Mozione e rimozione

Ieri l’Italia ha riconosciuto la Palestina per quasi cinque minuti, il tempo intercorso tra la mozione favorevole del Pd e quella irta di distinguo dei suoi alleati di centro, entrambe approvate dalla maggioranza dei parlamentari con il sostegno entusiasta del governo. Poi uno si chiede come ci vedono all’estero. Così. Nei secoli infedeli. Adulteri esistenziali, incapaci di rispettare un patto e di finire una guerra dalla parte in cui l’hanno incominciata. Il Paese degli inciuci e dei distinguo, delle leggi dove il secondo comma contraddice sistematicamente il primo. Di un primo ministro (Berlusconi, ma Andreotti non fu da meno) che la mattina visitava in lacrime un ospedale di Gaza e al pomeriggio abbracciava calorosamente i deputati di Tel Aviv. In Italia, diceva Flaiano, la linea più breve tra due punti è l’arabesco. Alla schiena dritta si preferiscono le evoluzioni dei dervisci e alle mosse rigide delle torri quella del cavallo, un passo avanti e due di lato, ma solo per tornare a farne uno indietro.

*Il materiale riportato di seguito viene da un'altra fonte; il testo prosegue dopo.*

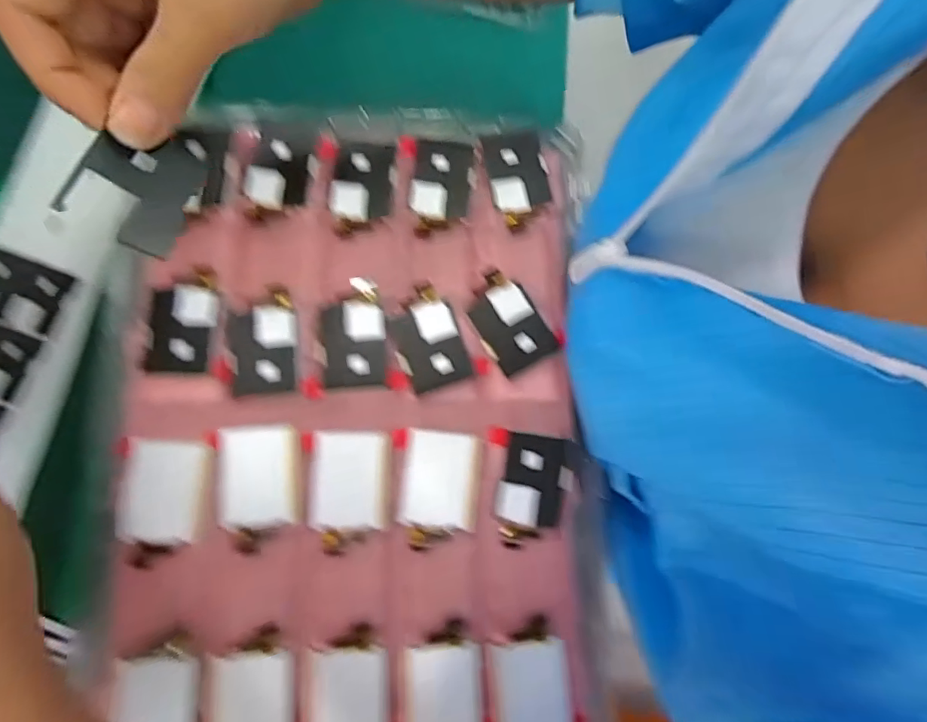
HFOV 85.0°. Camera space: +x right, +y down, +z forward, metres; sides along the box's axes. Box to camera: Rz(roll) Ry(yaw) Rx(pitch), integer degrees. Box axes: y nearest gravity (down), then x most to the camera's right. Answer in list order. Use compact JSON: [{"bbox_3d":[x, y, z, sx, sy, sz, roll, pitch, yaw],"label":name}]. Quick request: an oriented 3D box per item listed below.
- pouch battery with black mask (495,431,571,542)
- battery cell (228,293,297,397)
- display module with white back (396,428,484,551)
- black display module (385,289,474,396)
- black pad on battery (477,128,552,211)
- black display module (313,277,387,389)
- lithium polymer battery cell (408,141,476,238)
[{"bbox_3d":[0.035,0.064,0.259,0.033,0.004,0.051,12,80,-2],"label":"pouch battery with black mask"},{"bbox_3d":[-0.103,-0.009,0.259,0.033,0.004,0.049,-8,81,-5],"label":"battery cell"},{"bbox_3d":[-0.012,0.065,0.257,0.040,0.004,0.057,7,80,-3],"label":"display module with white back"},{"bbox_3d":[-0.019,-0.012,0.267,0.033,0.004,0.052,-20,82,-7],"label":"black display module"},{"bbox_3d":[0.031,-0.109,0.290,0.035,0.007,0.048,-11,81,-6],"label":"black pad on battery"},{"bbox_3d":[-0.059,-0.015,0.264,0.035,0.004,0.056,-6,81,-5],"label":"black display module"},{"bbox_3d":[-0.012,-0.096,0.282,0.034,0.008,0.054,5,80,-3],"label":"lithium polymer battery cell"}]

Gli esperti sapranno sicuramente spiegarci le sfumature di questo ridicolo o forse geniale pateracchio che ha rassicurato gli israeliani e illuso i palestinesi senza deluderli del tutto, lasciando una porta aperta, per quanto spalancata sul vuoto. Tanto vale rassegnarsi. Accettare il talento cialtrone che il mondo intero ci riconosce. Sorriderne, magari. E continuare a esercitarlo con la professionalità che, almeno in questo campo, non ci è mai venuta meno.